Artwork

Alexander Calder - Black Compass
Black Compass
Gouache on paper
29 1/2 x 42 1/2 inches
Dated and signed lower right: "66 / Calder"

Additional Work

Alexander Calder

Alexander Calder was born the son of Stirling Calder, a sculptor, in 1898. Stirling Calder was a fairly successful artist, mostly known for his Statue of William Penn that sits atop Philadelphia's City Hall building. Calder, coming from a family of artists, would go on to begin sculpting at an early age and would become infatuated with moving parts at an equally early age. Alexander's parents moved around the country a good amount, mostly between California and New York City, but with every move they made sure that their living space had a suitable cellar space to act as young Calder's studio.

Alexander Calder Is an artist well known for the creation of his mobile statues. These statues are ones that are in someway suspended and involve movement, either via motor power or air current. Alternately, Calder is also well known for his stabile statues (ones which stand on the ground, as traditional statues do). Though Alexander's experimental statues are his claim to fame, he was a very prolific painter and created many pieces with the recurring themes of swirls and basic geometric figures that can be seen in Construction with Stripes. As Calder's sculptures began to evolve into abstraction, so did his paintings. The thin lines which used to be used to delineate form came to be used to delineate geometric shapes, many of which appear to be in movement. This path to abstraction is paved with a genuine interest in the physicality of motion.

"How can art be realized?

Out of volumes, motion, spaces bounded by the great space, the universe.

Out of different masses, tight, heavy, middling—indicated by variations of size or color—directional line—vectors which represent speeds, velocities, accelerations, forces, etc. . . .—these directions making between them meaningful angles, and senses, together defining one big conclusion or many.

Spaces, volumes, suggested by the smallest means in contrast to their mass, or even including them, juxtaposed, pierced by vectors, crossed by speeds.

Nothing at all of this is fixed.

Each element able to move, to stir, to oscillate, to come and go in its relationships with the other elements in its universe.

It must not be just a fleeting moment but a physical bond between the varying events in life.

Not extractions,

But abstractions

Abstractions that are like nothing in life except in their manner of reacting." (1)

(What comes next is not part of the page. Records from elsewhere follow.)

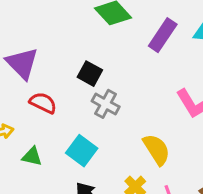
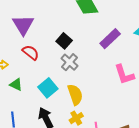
purple rectangle: (163, 35) -> (110, 39), moved
yellow semicircle: (157, 150) -> (75, 95), moved

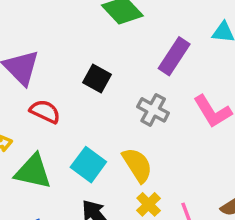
gray cross: (70, 62) -> (153, 110), moved
green triangle: (16, 84) -> (33, 172), size x1.6

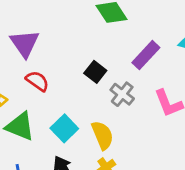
black square: (97, 79) -> (95, 72), moved

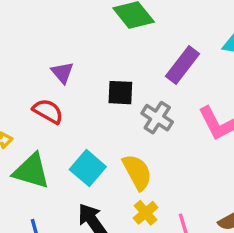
purple triangle: (25, 43) -> (62, 73), moved, size x0.6
black square: (95, 72) -> (120, 93), turned -30

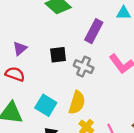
purple triangle: (62, 73) -> (20, 48), turned 40
yellow semicircle: (137, 172) -> (77, 103), turned 55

This quote from Abstraction-Création, Art Non Figuratif, no. 1, shows the manner in which Calder eternally related to the arts, and this view is one that seems to have been heavily influenced by his studies at the Stevens Institute of Technology in mechanical engineering. Calder sees the world (including the art world) as the sum of its parts. The aesthetic that he successfully builds up from this notion is one that is more interested with the way in which parts interact and react to make wholes, than the whole itself. Though made more blatant by his mobile works, this philosophy of aesthetics can be discerned from the canvases whose abstraction in the later years of Calder's life can be described as the separation of parts from whole, and the fascination with moving parts and their relation to the two dimensional depiction capable via painting.

(1) Abstraction-Création, Art Non Figuratif, no. 1, 1932.